A view from the other side: Ex-liaison officer says violence at football has never gone away

There is two ways of looking at this article: it’s a puff piece trying to claw back some love and respect from the general public after a massive balls up, or it’s a thinly veiled threat/thinly disguised warning to the government – give us more money/man power or the hooligans will take over…

rotherham at sheffield
Rotherham fans being ‘liaised’ outside Hillsborough

Alan Rutter is the area’s former Football Liaison Officer for Humberside Police. Here, he shares his views on football violence in general, and also the clash on Saturday, July 23 in Cleethorpes.

Having read the coverage of, as well as attending, the Grimsby v Sheffield United fixture where disorder took place, as a former football intelligence officer at Grimsby for seven years, and also having worked with the national team abroad, including two world cups, Portugal 2004 and Germany 2006, I would like to make the following comments.

Football hooliganism or violence, is a national disease which has never gone away.
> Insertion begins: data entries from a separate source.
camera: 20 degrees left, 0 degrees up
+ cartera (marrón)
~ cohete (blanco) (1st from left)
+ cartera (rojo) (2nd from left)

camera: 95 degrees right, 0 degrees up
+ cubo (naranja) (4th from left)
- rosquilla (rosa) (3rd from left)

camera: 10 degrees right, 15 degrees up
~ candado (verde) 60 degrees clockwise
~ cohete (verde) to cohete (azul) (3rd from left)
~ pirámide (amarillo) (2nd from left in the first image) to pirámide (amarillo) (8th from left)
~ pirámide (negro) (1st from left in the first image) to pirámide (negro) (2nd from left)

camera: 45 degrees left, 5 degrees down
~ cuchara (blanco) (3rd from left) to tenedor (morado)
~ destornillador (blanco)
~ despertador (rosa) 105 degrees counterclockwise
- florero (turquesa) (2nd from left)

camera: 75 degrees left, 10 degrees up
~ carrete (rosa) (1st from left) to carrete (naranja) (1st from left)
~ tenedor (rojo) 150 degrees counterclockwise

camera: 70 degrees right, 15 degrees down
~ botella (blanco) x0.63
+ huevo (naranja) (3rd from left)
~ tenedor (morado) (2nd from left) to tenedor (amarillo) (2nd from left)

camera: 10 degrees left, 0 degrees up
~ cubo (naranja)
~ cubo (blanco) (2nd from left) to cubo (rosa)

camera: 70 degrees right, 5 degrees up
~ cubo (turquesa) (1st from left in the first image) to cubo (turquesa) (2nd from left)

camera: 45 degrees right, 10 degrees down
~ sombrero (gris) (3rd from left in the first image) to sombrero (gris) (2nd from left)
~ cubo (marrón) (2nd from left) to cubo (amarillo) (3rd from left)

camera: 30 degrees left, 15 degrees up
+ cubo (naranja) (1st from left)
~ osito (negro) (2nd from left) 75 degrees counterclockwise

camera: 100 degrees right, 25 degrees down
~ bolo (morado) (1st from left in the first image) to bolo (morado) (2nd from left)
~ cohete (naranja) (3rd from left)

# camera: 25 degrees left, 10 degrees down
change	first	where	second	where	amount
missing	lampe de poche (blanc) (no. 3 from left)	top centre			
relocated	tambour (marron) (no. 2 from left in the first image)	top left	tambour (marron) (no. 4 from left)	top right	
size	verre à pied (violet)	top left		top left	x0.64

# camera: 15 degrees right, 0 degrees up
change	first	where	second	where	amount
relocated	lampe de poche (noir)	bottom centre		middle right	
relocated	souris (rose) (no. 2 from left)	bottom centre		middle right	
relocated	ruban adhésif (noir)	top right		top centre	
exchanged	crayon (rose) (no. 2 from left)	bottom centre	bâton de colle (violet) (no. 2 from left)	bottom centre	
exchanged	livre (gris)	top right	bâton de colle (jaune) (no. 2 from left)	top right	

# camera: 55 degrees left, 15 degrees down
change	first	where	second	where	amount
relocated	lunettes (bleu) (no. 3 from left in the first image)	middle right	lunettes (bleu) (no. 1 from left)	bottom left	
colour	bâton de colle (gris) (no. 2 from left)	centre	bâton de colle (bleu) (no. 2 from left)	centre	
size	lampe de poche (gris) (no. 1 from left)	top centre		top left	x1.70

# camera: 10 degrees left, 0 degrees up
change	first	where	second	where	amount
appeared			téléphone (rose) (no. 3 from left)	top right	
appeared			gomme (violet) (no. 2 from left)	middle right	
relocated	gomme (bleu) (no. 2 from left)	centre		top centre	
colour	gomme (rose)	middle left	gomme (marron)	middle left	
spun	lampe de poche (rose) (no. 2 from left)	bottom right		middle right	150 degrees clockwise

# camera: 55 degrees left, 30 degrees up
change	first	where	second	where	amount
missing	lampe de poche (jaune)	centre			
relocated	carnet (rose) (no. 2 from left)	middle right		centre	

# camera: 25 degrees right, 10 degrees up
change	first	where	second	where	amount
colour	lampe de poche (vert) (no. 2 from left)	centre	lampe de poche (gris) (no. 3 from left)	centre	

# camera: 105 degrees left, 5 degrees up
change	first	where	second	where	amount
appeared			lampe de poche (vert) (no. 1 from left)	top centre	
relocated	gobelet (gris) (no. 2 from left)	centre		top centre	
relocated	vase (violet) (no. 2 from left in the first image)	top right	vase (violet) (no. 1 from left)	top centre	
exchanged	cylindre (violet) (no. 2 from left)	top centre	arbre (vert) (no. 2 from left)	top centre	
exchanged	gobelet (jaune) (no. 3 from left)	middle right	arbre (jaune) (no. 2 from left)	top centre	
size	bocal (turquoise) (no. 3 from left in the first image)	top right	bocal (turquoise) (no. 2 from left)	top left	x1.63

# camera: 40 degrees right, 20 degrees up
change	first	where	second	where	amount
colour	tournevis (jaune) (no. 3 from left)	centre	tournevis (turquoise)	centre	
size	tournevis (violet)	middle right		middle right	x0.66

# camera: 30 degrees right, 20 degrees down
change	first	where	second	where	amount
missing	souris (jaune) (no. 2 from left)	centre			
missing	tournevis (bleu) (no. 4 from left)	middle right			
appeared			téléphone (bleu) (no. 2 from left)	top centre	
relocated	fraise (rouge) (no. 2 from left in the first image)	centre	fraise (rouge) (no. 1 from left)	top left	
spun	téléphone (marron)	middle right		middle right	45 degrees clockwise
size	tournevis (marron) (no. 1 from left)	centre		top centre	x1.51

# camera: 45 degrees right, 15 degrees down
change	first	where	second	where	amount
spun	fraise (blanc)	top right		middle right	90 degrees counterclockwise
It is more prevalent in the lower leagues, and there would have been numerous incidents last season, which were never given media coverage.

In recent years with cutbacks, police commanders have not had the funds to police football to any great degree, unless intelligence indicates disorder, or, as on Saturday, disorder takes place which then has to be dealt with, and a post match investigation takes place.

The British Transport Police (BTP) are in a similar position, understaffed, and have to choose locations to police where football supporters pass through from different clubs and may become flash points, e.g Doncaster and Sheffield.

Generally, disorder takes place away from the football ground and the football clubs have no responsibility to pay for this police operation. This generated much discussion about “full cost recovery” where the football club would pay for the police operation outside the stadium.

Pre-season friendlies are notoriously difficult to police, as intelligence is often sketchy, although in the case of Saturday’s (July 23) match the fact that nearly 2,000 supporters would attend would have been known fairly early due to pre match ticket sale numbers.

Planning meetings take place between the football club and the police, and the police have the power to decline to authorise the playing of the match if the threat level is deemed to be too great.

They can police it as a high category, or insist on an early kick off. The latter can create its own problems with trouble makers merely staying in the town or city after the fixture has completed.

Dispersal orders are not difficult to obtain but are they are difficult to implement due to the vast number of police officers that would be required to remove risk-based supporters from any town or city.

Banning orders are a very useful tool, be it for three or five years. I doubt legislation will ever change to incorporate a “lifetime ban”.

Banning orders come with or without conditions, enabling an individual to be banned from Cleethorpes town centre on the match day for example.

However, the banning order is somewhat useless unless every game, both home and more particularly away, is policed and the officers know these individuals. This makes a football intelligence officer an important part of any football policing operation.

The courts do not, of course, always issue the banning orders. The safety officer and stewards generally know the identity of these individuals. So many obstacles, and no doubt there will be further challenges throughout the season.